8. Il résulte de tout ce qui précède que la société Generali Vie n’est pas fondée à soutenir que c’est à tort que, par le jugement attaqué, le tribunal administratif de Montreuil a rejeté sa demande tendant à l’annulation de la décision du 5 novembre 2019 par laquelle la ministre du travail a retiré sa décision implicite née le 4 août 2019 rejetant le recours hiérarchique formé le 2 avril 2019 par M. D… contre la décision de l’inspecteur du travail de l’unité départementale de Seine-Saint-Denis du 8 février 2019 autorisant son licenciement, a annulé cette décision de l’inspecteur du travail et a refusé d’autoriser son licenciement. Ses conclusions tendant à l’annulation de ce jugement ne peuvent ainsi qu’être rejetées.
Sur l’appel incident :
9. Si M. D… entend, en demandant à la cour d’annuler le jugement du 22 mai 2024 du tribunal administratif de Montreuil en tant qu’il a rejeté le surplus des conclusions de sa requête de première instance, contester le rejet par les premiers juges de ses conclusions tendant à ce qu’il soit mis à la charge de la société Generali Vie les dépens, ses conclusions ne peuvent qu’être rejetées dès lors qu’en première instance aucun dépens n’a été exposé.
Sur les dépens :
10. Aucun dépens n’ayant été exposé au cours de l’instance d’appel, les conclusions présentées par M. D… à ce titre ne peuvent qu’être rejetées.

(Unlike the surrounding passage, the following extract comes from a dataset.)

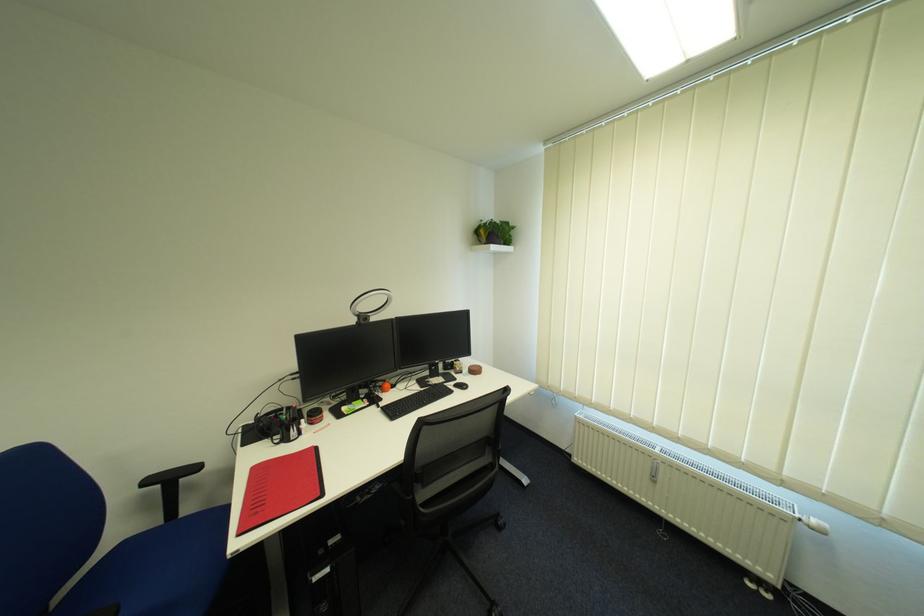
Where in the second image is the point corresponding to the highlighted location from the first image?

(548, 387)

Sur les frais liés à l’instance :
11. Les dispositions de l’article L. 761-1 du code de justice administrative font obstacle à ce que soit mise à la charge de M. D…, qui n’est pas, dans la présente instance, la partie perdante, la somme que demande la société Generali Vie au titre des frais exposés par elle et non compris dans les dépens. Il y a lieu, en revanche, de mettre à la charge de la société Generali Vie la somme de 2 000 euros que M. D… demande au titre des frais exposés par lui et non compris dans les dépens.
D É C I D E :
Article 1er : La requête de la société Generali Vie est rejetée.
Article 2 : La société Generali Vie versera à M. D… la somme de 2 000 euros au titre de l’article L. 761-1 du code de justice administrative.
Article 3 : Le surplus des conclusions de M. D… est rejeté.
Article 4 : Le présent arrêt sera notifié à la société Generali Vie, à M. D… et à la ministre du travail, de la santé, des solidarités et des familles.
Délibéré après l’audience du 23 mars 2026, à laquelle siégeaient :
- Mme Vrignon-Villalba, présidente de la formation de jugement, en application de l’article R. 222-26 du code de justice administrative,
- Mme Collet, première conseillère,
- Mme Bernard, première conseillère.
Rendu public par mise à disposition au greffe le 14 avril 2026.
La rapporteure,
A. COLLET
La présidente,
C. VRIGNON-VILLALBA
La greffière
R. ADÉLAÏDE
La République mande et ordonne à la ministre du travail, de la santé, des solidarités et des familles en ce qui la concerne ou à tous commissaires de justice à ce requis en ce qui concerne les voies de droit commun contre les parties privées, de pourvoir à l’exécution de la présente décision.